# hole in tree



## Myron711 (Aug 25, 2010)

I have a 50' tall Norway Maple in the corner of my yard. It has hole in it at the intersection of its 3 major limbs. The hole sits about 18' high. The diameter of the hole is about 4" wide by 12" deep. Either birds or squirrels have used it I was told to cover up the hole with a piece of tin. But then i read to let it breath as closing it up will cause for more decay. 

Any thoughts or suggestions are appreciated...


----------



## pdqdl (Aug 25, 2010)

Leave the hole alone. Attaching tin would mean driving nails into the cambium, right?

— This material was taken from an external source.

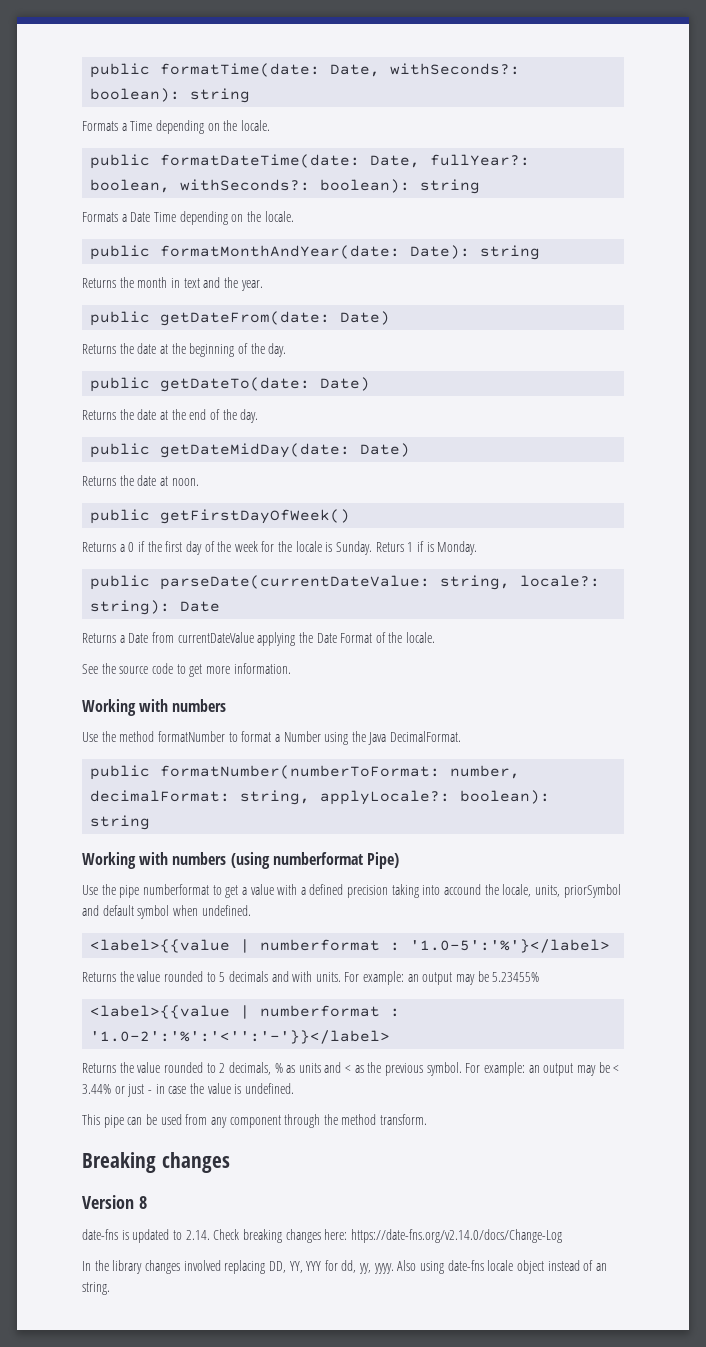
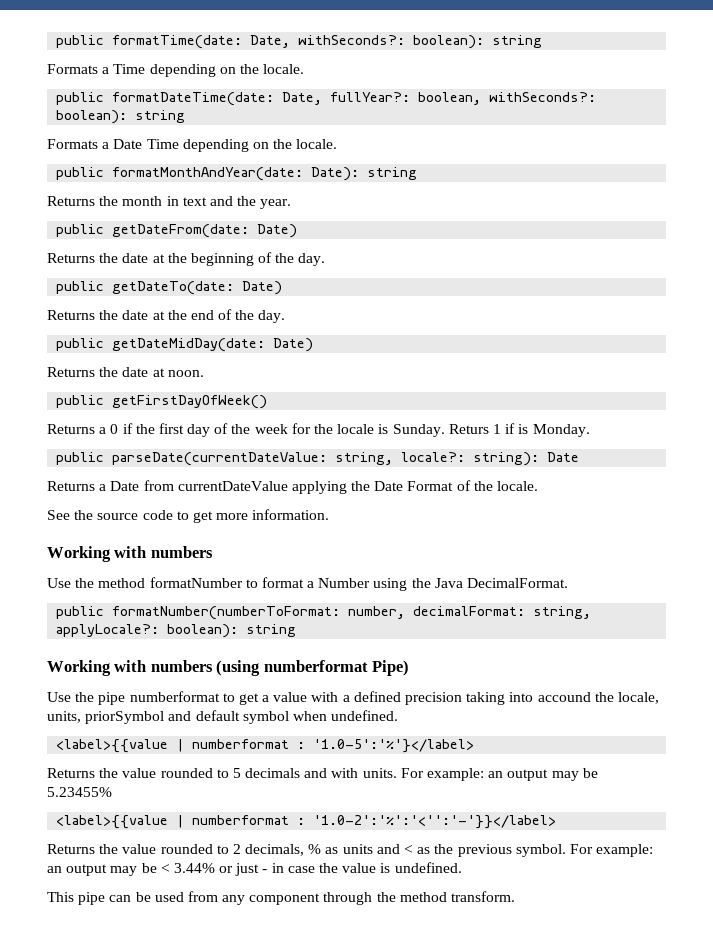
[82,1152,230,1173] [82,1195,147,1209] [82,1229,562,1243] [82,1260,607,1274] [82,1282,110,1295] // Breaking changes // Version 8 // date-fns is updated to 2.14. Check breaking changes here: https://date-fns.org/v2.14.0/docs/Change-Log // In the library changes involved replacing DD, YY, YYY for dd, yy, yyyy. Also using date-fns locale object instead of an string. -> (516, 896) none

Much greater damage from the attachment than gain by the perceived protection of the tin cover.

You need to work on protecting the tree's health in general by avoiding obvious stressors like lawnmower damage, poor pruning, soil compaction, too much or too little moisture, insect infestations,...the list goes on.

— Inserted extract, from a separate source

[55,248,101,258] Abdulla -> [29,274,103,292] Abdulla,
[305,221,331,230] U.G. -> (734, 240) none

You might wish to consider some support cabling, since the hole is almost certain to lead to advancing decay and it appears to be located where it will cause a likely failure. Crown thinning or perhaps even some crown reduction might be called for.

Have a qualified arborist give you an opinion. If you pay them for their time, you will be more likely to get a neutral opinion, rather than an opportunity to make a sale.


----------